L’actionnariat salarial est à la mode chez les libéraux. Il
est censé véhiculer une dynamique entrepreneuriale vers la classe moyenne,
rendre accessible le capitalisme et sa logique d’entreprise au plus grand
nombre. Comme le statut d’auto-entrepreneur, il se veut démocratiser l’entreprise
et remotiver les masses. Surtout, il est censé être un excellent moyen de
motiver les salariés d’une entreprise, souvent de belle taille, au succès
économique de celle-ci.

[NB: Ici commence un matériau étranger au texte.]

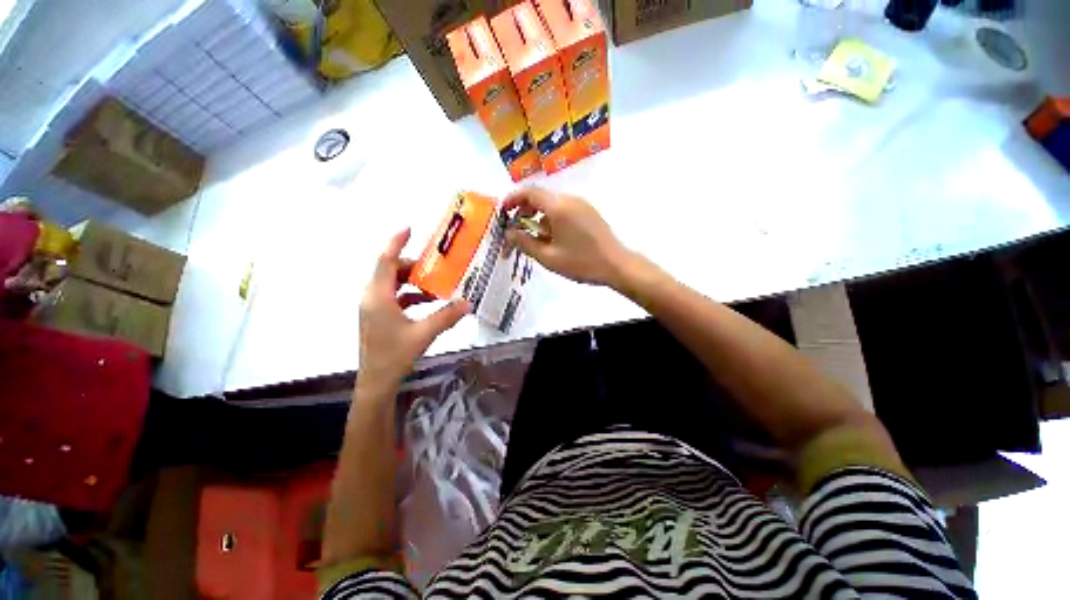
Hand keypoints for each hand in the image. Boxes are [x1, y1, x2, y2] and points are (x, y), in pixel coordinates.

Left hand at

Les patrons, ou du moins les concepteurs de ce statut,
imaginent fidéliser et dynamiser des salariés qui sinon pourraient plus
facilement lever le pied ou regarder ailleurs si l’herbe y est plus verte. Un
statut miraculeux ?
Pour l’avoir vu de l’intérieur, dans une grande entreprise
de services informatiques qui comme par hasard vient de se faire racheter, je
suis pour ma part convaincu que ce statut est en réalité néfaste à long terme,
pour tout le monde. Imaginez par exemple un groupe où la part des salariés est
si forte dans l’actionnariat que leur collectif siège au conseil
d’administration pour y bloquer toute option jugée de nature à imposer de trop
forts changements aux salariés. Pire qu’un syndicat classique.
Il me faut dire que je dois ma conviction en grande partie à
Pascal Salin, qui dans son excellent ouvrage « Libéralisme »,
consacre plusieurs pages à ce sujet. Pour y expliquer que contrairement à ces
idées reçues, l’actionnariat salarial n’est pas la panacée libérale que
beaucoup s’imaginent.
L’analyse qu’en fait Pascal Salin est assez simple et repose
sur la comparaison de la logique entrepreneuriale des deux statuts de salarié
et d’actionnaire. Car il faut se souvenir que nous sommes tous des
entrepreneurs, même quand on est salarié, et que les multiples statuts
possibles ne sont que des réponses libres et individuelles à la prise de risque
à laquelle chacun de nous fait face chaque jour.
Un salarié est ainsi un entrepreneur individuel qui a choisi
de passer un contrat exclusif avec une entreprise. Il lui promet de lui fournir
travail et savoir-faire en échange d’un revenu stable et assuré. Son pari est
celui de la sécurité, à laquelle il sacrifie la possibilité de gain
supplémentaire si l’entreprise réussit mieux que prévu. L’actionnaire raisonne
exactement à l’inverse. Il investit à long terme, il sacrifie le revenu sûr et
régulier pour parier sur le fort dividende une fois l’entreprise mûre et
prospère. Le salarié privilégie le court-terme, l’actionnaire est sur le
long-terme.
On rétorquera que justement, l’actionnariat salarié permet
de profiter et du court et du long terme. Sauf quand il s’agit d’arbitrer et de
prendre des décisions stratégiques. Quand une entreprise doit fermer un site ou
licencier, qui prendra la décision ? L’actionnaire ou le salarié,
peut-être concerné ?
Je pense ce statut incohérent : si vous croyez au
projet de votre entreprise, ayez le courage d’en être actionnaire. Si vous
restez salarié, c’est que vous n’y croyez pas vraiment.
L’actionnariat salarial est un produit du clientélisme social-démocrate, qui veut donner l’illusion au peuple qu’il pourrait devenir entrepreneur et riche sans avoir à en payer le prix, voire en faisant payer ce prix par les vrais entrepreneurs que sont les actionnaires traditionnels. Une mascarade socialiste de plus, en sorte.